-- 任务要求 --
[1] 根据ST-ResNet论文笔记，判断下列说法(a)、(b)、(c)是否与原文相符。每项答"是"或"否"，并原样引用原文中起决定作用的文字。
(a) 论文在Beijing和NYC两个数据集上进行了实验。
(b) 论文与5个baseline进行了对比。
(c) Flow被归一化到[0,1]。
[2] 列出ST-ResNet论文笔记中提到的ST-ResNet全部主要组成部分。
[3] 依据原文摘录回答：
(a) 这篇论文发表在哪个会议上？是哪一年？
(b) 论文用什么来建模任意两个region之间的spatial dependencies？
(c) 城市被划分成什么？

======== 原文摘录 ========

Keyword [Citywide Crowd Flows]
Zhang J, Zheng Y, Qi D. Deep spatio-temporal residual networks for citywide crowd flows prediction[C]//Thirty-First AAAI Conference on Artificial Intelligence. 2017.
对于公共安全和交通管理而言,预测人群流动具有重要意义,但它受到事件、天气和区域间等复杂因素的影响,因此该篇论文提出一个基于深度学习的方法 (ST-ResNet, Figure 3)综合预测一个城市中各区域人群的流入 (inflow)与流出 (outflow) (Figure 1).
ST-ResNet基于时间和空间数据 (spatio-temporal data),对temprtaol closeness, period和trend 3阶段交通拥挤程度进行建模,并结合external factors对进行预测。论文基于两个数据集Beijing和New York City (NYC)进行实验,并与6个baseline进行对比。
- Mobile phone signal of pedestrians.
- GPS trajectories of vehicles.
1. Complex Factors
- Spatial dependencies. Region的inflow受到附近regions的outflow影响,甚至受更远的regions影响。同时region的inflow也会影响它自身的outflow.
- Temporal dependencies. Region的flows也受到近期时间段的影响。例如,8点的交通阻塞可能会影响到9点的交通情况;每个工作日的高峰期相似等。
- External influence. 天气条件、事件等。
2. Contribution
- 使用Conv来model任意两region之间的spatial dependencies.
- 使用3个ResNet来model temporal closeness, period和trend的temporal dependencies.
- Assigning different weights to aggregate 3 outputs of ResNet, and then aggregate external factors.
- Outperform 6 baselines on Beijing and NYC dataset.
3. Preliminaries
- Region. 将城市划分为grid map (Figure 2).
- Flow (2 channels). 归一化到[-1,1].
4. ST-ResNet (Figure 3)
- ST-ResNet
- Include temporal closeness (recent), period (near), trend (distant) and external 4个主要部分。

======== 所给数据 ========

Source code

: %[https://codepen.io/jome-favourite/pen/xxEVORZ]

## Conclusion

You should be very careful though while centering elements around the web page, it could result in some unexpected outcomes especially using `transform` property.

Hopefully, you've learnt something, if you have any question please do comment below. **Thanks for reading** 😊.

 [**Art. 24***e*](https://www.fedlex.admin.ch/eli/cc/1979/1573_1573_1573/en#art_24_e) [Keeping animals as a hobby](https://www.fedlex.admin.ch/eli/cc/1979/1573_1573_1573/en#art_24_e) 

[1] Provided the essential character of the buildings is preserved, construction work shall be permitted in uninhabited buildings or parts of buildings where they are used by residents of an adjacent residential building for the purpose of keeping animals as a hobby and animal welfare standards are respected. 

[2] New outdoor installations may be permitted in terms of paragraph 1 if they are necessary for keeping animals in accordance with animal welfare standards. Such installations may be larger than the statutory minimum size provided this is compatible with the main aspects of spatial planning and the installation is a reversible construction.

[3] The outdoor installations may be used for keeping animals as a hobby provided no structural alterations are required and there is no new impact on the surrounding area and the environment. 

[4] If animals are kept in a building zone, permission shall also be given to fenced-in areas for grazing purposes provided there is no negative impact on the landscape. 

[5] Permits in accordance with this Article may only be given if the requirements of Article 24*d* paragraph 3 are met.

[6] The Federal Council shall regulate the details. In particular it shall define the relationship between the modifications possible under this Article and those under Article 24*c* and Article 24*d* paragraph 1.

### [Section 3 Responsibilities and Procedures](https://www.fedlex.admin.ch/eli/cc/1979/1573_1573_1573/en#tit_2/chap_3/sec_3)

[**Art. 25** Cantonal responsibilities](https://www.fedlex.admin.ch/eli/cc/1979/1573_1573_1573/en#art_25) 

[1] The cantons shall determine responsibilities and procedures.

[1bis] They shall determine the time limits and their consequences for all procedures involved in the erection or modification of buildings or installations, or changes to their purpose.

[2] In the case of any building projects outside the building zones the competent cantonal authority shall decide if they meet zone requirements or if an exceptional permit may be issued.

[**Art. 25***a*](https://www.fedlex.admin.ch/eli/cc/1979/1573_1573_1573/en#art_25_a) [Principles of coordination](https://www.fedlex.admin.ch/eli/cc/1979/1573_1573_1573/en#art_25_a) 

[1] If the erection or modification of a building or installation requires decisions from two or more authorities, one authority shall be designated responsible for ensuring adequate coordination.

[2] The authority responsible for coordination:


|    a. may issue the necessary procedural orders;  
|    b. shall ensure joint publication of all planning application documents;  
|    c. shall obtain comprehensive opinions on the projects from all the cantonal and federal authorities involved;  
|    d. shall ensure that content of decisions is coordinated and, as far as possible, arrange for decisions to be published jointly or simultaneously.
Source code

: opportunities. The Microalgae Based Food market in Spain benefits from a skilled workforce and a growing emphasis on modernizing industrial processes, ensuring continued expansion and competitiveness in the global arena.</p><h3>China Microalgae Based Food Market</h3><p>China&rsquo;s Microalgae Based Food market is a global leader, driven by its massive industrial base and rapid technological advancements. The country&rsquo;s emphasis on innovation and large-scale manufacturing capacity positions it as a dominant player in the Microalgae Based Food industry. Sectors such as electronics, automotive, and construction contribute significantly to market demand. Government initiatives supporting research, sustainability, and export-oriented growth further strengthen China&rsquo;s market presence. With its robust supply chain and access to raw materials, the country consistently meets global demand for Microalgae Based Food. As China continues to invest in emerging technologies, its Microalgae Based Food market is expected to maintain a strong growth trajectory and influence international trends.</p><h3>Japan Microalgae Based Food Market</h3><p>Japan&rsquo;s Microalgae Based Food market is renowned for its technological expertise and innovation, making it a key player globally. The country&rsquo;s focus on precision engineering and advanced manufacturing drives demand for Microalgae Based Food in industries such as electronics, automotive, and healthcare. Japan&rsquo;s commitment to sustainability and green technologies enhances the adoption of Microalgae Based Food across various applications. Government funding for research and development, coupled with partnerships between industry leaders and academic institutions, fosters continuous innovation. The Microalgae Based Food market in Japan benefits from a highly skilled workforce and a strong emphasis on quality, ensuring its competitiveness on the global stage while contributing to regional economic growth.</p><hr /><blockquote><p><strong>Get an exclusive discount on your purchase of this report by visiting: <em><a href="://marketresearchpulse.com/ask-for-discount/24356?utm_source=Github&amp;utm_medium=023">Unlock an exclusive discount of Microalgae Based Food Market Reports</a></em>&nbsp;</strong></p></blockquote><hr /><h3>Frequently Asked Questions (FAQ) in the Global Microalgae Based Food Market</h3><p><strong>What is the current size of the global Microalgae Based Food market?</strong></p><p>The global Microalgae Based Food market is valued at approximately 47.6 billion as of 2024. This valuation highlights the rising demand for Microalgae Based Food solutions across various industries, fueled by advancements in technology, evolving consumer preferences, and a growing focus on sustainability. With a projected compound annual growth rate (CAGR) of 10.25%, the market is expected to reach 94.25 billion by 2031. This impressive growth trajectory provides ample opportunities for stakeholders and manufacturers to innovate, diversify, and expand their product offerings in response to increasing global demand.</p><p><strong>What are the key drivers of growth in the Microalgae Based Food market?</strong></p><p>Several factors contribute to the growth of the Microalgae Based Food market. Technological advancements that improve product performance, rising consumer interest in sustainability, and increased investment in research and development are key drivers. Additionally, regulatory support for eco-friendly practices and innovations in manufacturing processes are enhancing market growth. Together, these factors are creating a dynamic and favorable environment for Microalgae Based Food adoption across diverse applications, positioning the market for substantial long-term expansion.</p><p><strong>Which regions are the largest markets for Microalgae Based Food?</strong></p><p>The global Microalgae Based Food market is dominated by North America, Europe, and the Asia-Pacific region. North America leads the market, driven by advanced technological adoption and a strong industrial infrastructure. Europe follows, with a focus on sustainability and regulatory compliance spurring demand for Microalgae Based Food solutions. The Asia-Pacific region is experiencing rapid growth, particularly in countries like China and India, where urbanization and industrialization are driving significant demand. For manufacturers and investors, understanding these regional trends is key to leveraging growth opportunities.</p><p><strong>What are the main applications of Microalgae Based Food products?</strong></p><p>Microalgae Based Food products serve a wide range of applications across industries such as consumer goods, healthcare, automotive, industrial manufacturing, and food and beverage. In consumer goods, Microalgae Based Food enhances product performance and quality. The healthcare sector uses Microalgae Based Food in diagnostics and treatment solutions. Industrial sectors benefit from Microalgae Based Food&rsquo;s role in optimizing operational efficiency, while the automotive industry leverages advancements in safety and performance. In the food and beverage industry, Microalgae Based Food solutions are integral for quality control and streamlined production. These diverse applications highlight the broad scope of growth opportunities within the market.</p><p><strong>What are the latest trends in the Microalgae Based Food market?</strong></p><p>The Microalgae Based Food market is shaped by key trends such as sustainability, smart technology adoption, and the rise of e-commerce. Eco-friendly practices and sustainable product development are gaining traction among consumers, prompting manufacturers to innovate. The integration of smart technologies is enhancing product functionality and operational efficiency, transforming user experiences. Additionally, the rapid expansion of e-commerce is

========

-- 参考答案 --
[1]
(a) 是。"论文基于两个数据集Beijing和New York City (NYC)进行实验"
(b) 否。"并与6个baseline进行对比"
(c) 否。"归一化到[-1,1]"

[2] temporal closeness (recent)、period (near)、trend (distant)、external

[3]
(a) Thirty-First AAAI Conference on Artificial Intelligence，2017年。
(b) Conv。
(c) grid map。